In the end, Team TARDIS opts for Stormzy. Oh yeah, Stormzy saves the world now.

With the ‘little’ ones (LITTLE?!) lured by Stormzy’s bass vibrations to Mr Big Trump’s ‘lockdown palace’, the team go to face Mummy Spider. But she’s dying already, slowly suffocating under the weight of all that mutated growth. That doesn’t stop Mr Big Trump from charging at it with a gun.

“What is wrong with you people? What is wrong with this country? Why don’t you do what normal people do: Get a gun, shoot things like a civilized person?”

Even though I’m firmly anti-gun, when it comes to creepy-crawlies and disproportionate violence, I literally cannot judge. I once killed a centipede with a frying pan. Whilst doing a Xena-style battle cry. In my defence, that was a really inappropriate number of legs.

The (Mr) Big Spider Peril ends, the hotel is saved, and Mr Big Trump lives to ruin another day, preparing for his 2020 Presidential campaign. As Graham puts it, “God help us all”.

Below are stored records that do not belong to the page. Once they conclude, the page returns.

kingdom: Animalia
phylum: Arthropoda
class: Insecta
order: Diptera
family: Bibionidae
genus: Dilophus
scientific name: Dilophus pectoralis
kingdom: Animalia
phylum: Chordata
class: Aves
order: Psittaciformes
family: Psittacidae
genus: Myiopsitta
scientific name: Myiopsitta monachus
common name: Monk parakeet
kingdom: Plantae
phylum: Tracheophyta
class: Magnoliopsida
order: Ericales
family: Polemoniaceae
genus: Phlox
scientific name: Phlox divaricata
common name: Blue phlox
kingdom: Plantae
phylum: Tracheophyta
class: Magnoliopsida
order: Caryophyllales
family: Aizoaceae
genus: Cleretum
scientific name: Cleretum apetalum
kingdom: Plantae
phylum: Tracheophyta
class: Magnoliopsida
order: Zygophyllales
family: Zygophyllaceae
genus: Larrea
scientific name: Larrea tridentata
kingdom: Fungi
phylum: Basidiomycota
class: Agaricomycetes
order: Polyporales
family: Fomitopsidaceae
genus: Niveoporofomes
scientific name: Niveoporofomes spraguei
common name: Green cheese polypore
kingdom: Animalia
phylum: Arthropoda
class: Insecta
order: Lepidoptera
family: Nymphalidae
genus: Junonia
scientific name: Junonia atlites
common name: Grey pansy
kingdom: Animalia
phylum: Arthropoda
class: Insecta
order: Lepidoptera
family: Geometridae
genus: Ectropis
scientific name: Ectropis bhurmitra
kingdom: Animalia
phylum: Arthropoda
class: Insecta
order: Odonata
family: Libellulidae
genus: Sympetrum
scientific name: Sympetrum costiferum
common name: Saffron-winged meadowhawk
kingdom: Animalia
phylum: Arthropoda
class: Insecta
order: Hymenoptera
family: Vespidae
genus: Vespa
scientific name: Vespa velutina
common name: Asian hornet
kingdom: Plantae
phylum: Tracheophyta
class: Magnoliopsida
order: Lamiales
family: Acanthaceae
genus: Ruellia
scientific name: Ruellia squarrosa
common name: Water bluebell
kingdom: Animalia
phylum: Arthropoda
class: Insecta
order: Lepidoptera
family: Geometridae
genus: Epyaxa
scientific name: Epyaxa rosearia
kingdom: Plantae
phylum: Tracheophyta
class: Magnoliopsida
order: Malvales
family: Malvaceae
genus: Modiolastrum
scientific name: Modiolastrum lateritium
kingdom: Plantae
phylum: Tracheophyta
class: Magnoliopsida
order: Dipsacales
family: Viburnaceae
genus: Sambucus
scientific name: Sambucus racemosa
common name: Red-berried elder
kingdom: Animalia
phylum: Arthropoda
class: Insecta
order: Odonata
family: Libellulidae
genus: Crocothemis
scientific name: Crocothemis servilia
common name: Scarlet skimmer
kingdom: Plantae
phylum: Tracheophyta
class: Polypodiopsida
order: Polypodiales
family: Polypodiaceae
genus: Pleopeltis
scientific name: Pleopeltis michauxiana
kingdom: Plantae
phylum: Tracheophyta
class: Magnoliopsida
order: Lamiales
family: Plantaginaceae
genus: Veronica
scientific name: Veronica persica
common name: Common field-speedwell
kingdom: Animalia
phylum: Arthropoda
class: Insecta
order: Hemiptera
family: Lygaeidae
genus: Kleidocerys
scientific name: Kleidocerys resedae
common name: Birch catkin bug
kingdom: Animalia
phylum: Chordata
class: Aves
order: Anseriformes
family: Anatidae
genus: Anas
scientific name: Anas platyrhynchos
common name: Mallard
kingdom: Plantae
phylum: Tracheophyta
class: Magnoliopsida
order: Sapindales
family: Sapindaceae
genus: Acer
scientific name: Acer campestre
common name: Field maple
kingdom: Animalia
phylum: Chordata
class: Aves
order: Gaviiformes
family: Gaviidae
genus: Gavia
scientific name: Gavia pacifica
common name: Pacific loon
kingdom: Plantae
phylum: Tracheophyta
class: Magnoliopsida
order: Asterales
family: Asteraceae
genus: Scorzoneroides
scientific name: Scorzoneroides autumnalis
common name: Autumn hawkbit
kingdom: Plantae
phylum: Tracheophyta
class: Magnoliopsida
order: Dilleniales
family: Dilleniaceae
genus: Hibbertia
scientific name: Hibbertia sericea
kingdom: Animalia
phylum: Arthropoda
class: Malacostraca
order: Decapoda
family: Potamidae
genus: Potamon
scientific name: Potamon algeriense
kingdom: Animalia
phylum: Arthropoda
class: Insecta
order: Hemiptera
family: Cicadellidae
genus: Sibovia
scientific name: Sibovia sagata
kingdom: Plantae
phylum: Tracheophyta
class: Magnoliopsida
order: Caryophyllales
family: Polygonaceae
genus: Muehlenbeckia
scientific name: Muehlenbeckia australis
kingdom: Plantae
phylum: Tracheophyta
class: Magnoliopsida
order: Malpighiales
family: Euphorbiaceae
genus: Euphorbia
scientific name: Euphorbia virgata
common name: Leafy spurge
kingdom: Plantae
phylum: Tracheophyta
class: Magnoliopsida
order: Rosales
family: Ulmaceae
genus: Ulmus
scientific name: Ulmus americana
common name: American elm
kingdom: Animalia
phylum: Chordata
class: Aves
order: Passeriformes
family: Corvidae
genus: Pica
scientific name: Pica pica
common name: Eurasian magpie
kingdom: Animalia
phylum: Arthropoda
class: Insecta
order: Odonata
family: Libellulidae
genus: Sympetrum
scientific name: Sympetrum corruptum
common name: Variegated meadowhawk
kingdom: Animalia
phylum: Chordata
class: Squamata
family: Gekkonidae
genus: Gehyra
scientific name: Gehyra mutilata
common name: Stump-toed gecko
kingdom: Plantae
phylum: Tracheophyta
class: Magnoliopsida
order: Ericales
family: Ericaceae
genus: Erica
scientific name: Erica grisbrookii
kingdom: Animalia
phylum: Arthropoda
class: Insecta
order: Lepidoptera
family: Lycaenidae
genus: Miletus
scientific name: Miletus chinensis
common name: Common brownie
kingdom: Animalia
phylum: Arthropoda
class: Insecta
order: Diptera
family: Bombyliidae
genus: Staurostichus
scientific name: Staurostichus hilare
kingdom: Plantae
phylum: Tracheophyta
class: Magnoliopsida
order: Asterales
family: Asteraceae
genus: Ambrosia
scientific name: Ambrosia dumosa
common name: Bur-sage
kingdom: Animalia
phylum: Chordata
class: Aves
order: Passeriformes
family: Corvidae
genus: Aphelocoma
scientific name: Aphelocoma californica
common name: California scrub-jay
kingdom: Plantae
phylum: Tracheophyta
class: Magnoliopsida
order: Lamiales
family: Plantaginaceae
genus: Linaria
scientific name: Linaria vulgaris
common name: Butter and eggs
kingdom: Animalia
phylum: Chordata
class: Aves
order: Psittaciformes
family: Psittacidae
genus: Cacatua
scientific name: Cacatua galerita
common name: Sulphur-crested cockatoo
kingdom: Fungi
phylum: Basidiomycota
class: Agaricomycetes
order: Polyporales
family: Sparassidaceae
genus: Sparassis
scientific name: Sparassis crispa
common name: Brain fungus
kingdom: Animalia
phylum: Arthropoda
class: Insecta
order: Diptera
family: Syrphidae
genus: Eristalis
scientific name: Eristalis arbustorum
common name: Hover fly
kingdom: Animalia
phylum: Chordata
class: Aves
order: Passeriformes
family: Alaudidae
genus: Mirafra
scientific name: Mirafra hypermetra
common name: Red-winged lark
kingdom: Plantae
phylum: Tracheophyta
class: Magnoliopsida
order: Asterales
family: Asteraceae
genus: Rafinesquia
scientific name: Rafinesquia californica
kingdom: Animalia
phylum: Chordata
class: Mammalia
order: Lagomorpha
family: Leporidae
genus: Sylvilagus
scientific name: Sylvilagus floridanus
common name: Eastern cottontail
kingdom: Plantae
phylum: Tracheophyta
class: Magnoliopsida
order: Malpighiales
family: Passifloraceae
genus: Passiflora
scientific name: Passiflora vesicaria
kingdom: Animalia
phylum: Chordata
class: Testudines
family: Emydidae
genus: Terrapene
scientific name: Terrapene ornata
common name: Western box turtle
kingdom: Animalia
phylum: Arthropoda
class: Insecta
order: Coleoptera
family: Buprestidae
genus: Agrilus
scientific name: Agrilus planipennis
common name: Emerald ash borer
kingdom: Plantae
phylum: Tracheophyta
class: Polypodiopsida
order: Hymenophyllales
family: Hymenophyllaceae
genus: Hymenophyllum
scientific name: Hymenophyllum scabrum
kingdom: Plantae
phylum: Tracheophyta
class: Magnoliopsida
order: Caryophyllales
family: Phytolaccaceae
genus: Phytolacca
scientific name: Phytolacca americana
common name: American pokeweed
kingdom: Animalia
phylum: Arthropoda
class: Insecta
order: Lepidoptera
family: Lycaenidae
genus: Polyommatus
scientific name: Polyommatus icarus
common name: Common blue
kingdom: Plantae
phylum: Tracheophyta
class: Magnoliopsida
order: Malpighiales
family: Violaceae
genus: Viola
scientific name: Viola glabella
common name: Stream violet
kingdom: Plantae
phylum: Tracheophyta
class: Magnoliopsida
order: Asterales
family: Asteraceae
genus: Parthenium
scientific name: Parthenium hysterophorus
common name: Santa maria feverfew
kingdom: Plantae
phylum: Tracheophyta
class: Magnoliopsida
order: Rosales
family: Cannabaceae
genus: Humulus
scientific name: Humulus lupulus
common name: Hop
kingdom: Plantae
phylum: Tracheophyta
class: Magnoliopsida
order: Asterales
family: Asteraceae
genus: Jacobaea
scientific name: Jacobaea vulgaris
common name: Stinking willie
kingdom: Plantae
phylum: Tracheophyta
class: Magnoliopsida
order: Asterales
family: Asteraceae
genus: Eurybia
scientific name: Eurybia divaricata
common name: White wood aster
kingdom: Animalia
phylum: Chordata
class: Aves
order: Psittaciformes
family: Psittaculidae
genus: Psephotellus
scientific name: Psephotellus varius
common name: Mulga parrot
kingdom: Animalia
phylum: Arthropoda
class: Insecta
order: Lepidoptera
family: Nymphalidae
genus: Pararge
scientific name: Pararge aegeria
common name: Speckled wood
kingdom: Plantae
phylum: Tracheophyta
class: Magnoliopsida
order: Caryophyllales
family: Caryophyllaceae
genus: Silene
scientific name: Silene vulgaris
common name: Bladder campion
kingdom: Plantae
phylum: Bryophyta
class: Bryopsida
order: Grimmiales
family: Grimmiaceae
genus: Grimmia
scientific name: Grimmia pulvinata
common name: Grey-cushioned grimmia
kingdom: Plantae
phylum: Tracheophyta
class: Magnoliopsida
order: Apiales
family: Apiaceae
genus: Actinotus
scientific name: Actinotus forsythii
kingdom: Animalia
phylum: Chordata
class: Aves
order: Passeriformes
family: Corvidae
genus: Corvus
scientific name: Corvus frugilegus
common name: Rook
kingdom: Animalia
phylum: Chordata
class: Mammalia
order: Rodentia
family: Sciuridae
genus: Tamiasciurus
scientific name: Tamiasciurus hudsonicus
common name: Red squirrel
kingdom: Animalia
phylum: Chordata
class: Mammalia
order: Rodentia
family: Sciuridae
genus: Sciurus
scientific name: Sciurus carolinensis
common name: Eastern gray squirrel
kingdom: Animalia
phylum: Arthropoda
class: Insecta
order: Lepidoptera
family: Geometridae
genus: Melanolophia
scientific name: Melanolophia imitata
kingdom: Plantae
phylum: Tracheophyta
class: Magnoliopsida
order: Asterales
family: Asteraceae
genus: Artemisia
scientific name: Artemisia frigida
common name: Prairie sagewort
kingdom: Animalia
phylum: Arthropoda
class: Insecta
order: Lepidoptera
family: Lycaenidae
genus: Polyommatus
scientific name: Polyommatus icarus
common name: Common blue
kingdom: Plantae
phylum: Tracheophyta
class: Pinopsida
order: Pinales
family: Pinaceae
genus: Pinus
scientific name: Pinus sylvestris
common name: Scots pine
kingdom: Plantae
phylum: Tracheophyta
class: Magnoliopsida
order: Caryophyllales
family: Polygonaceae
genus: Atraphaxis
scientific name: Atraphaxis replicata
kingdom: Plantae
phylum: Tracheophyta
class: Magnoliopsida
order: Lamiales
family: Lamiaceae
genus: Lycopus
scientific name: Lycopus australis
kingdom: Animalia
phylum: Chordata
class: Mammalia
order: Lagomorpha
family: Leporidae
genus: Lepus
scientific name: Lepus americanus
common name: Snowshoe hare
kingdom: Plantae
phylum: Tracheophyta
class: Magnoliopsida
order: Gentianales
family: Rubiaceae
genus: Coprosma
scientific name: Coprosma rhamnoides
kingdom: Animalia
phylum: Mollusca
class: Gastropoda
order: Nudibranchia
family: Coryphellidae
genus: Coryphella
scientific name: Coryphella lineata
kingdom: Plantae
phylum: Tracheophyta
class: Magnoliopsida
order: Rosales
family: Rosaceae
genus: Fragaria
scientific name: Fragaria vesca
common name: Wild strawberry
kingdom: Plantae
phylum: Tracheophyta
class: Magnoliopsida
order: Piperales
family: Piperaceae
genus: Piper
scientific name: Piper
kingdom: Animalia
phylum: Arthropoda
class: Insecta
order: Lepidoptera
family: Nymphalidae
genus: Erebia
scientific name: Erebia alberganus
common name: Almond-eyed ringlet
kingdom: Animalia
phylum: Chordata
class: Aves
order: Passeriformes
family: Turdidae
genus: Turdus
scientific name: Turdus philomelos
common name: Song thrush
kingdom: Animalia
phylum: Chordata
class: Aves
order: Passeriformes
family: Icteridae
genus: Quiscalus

In between the horror, we saw some welcome developments in the team. Yaz has had more to do, and her family were fun. Ryan is this close to calling Graham granddad now, mark my words. And as for Graham: oh, precious Graham, bearing the burden of his grief, returning to the home he shared with Grace and seeing her ghost everywhere he looks… Then getting used as spider bait for comedy value. Then going back to a heartfelt monologue on grief, reminding us: “The thing about grief is it needs time”. You know who’s good with time? A Time Lord!

It seems strange to have the decision to travel with the Doctor falling 4 episodes in, but up until this point, the team has been caught up in the weirdness, and taking the scenic route home. Now they are choosing to stay, and it’s so touching. This wasn’t an invitation they couldn’t refuse; it was their idea. Haunted by the memories of the companions who never made it home, the Doctor warns that she can’t guarantee their safety — a far cry from Nine’s gleeful ‘yeah’ when Rose asked him if it was “always this dangerous”. It reminded me more of Donna’s determination to find Ten and travel with him. (But we all remember how that worked out…)

Name-dropping Shenanigans

Last week, the Doctor talked about Elvis Presley and Frank Sinatra; this week’s name-drop was Amelia Earhart. But the Doctor doesn’t know who Ed Sheeran is. (Please let this not be the start of another Anti-Ginger Conspiracy…)

Honourable Mentions: Quotation Edition

Doctor: “I eat danger for breakfast. (I don’t. I prefer cereal, or croissants.)”

Doctor: “I call people ‘dude’ now.”

Najia: “Do you have any idea how annoying it is when my husband’s right?”

Graham: “Run now, ask questions later.” Doctor Who in a nutshell.

And finally, thanks Jade, for pointing out that there are approximately 21 quadrillion spiders on the planet in total. Thanks. Excuse me for a moment.

via GIPHY

via GIPHY

P.S. If you sing the episode title to the tune of ‘Party In The USA’, it doesn’t quite scan, but it takes the edge off the horror. “Aaaaaaarrgggggh, it’s ‘Arachnids in the U-K.” You’re welcome.